State how many lines of the listing contain the string "Turbo", giving only the number.

_Saved data entries:_
****************************************

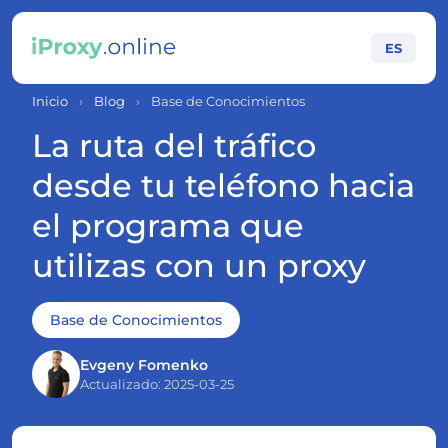
ES
Inicio
›
Blog
›
Base de Conocimientos
La ruta del tráfico
desde tu teléfono hacia
el programa que
utilizas con un proxy
Base de Conocimientos
Evgeny Fomenko
Actualizado: 2025-03-25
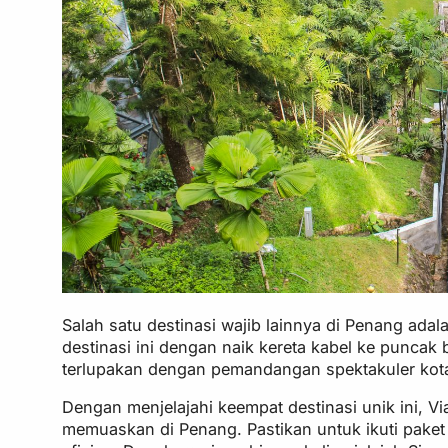
Salah satu destinasi wajib lainnya di Penang adal
destinasi ini dengan naik kereta kabel ke punca
terlupakan dengan pemandangan spektakuler kota
Dengan menjelajahi keempat destinasi unik ini, V
memuaskan di Penang. Pastikan untuk ikuti paket t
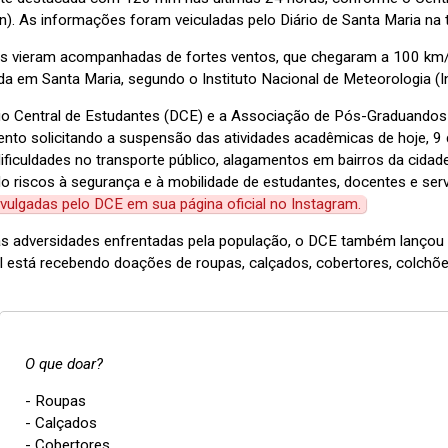
). As informações foram veiculadas pelo Diário de Santa Maria na t
s vieram acompanhadas de fortes ventos, que chegaram a 100 km/
a em Santa Maria, segundo o Instituto Nacional de Meteorologia (I
rio Central de Estudantes (DCE) e a Associação de Pós-Graduand
ento solicitando a suspensão das atividades acadêmicas de hoje, 9
ificuldades no transporte público, alagamentos em bairros da cidade e
o riscos à segurança e à mobilidade de estudantes, docentes e ser
ivulgadas pelo DCE em sua página oficial no Instagram.
as adversidades enfrentadas pela população, o DCE também lanço
il está recebendo doações de roupas, calçados, cobertores, colchõe
O que doar?
- Roupas
- Calçados
- Cobertores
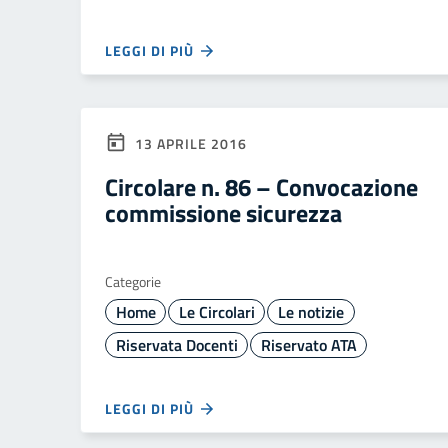
LEGGI DI PIÙ
13 APRILE 2016
Circolare n. 86 – Convocazione
commissione sicurezza
Categorie
Home
Le Circolari
Le notizie
Riservata Docenti
Riservato ATA
LEGGI DI PIÙ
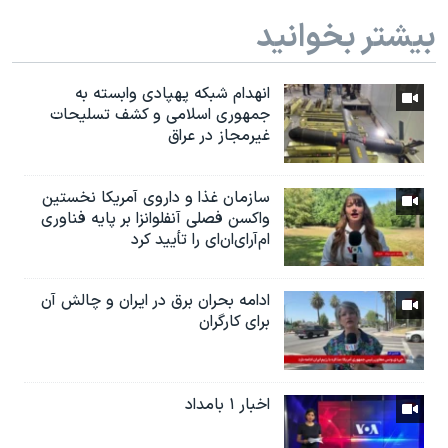
بیشتر بخوانید
انهدام شبکه پهپادی وابسته به
جمهوری اسلامی و کشف تسلیحات
غیرمجاز در عراق
سازمان غذا و داروی آمریکا نخستین
واکسن فصلی آنفلوانزا بر پایه فناوری
ام‌آر‌ای‌ان‌ای را تأیید کرد
ادامه بحران برق در ایران و چالش آن
برای کارگران
اخبار ۱ بامداد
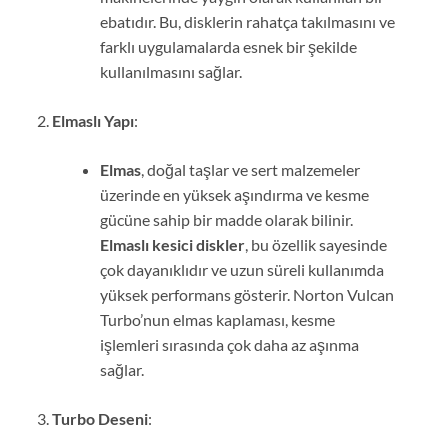
ebatıdır. Bu, disklerin rahatça takılmasını ve
farklı uygulamalarda esnek bir şekilde
kullanılmasını sağlar.
Elmaslı Yapı
:
Elmas
, doğal taşlar ve sert malzemeler
üzerinde en yüksek aşındırma ve kesme
gücüne sahip bir madde olarak bilinir.
Elmaslı kesici diskler
, bu özellik sayesinde
çok dayanıklıdır ve uzun süreli kullanımda
yüksek performans gösterir. Norton Vulcan
Turbo’nun elmas kaplaması, kesme
işlemleri sırasında çok daha az aşınma
sağlar.
Turbo Deseni
:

****************************************

_TASK RESPONSE:_ 2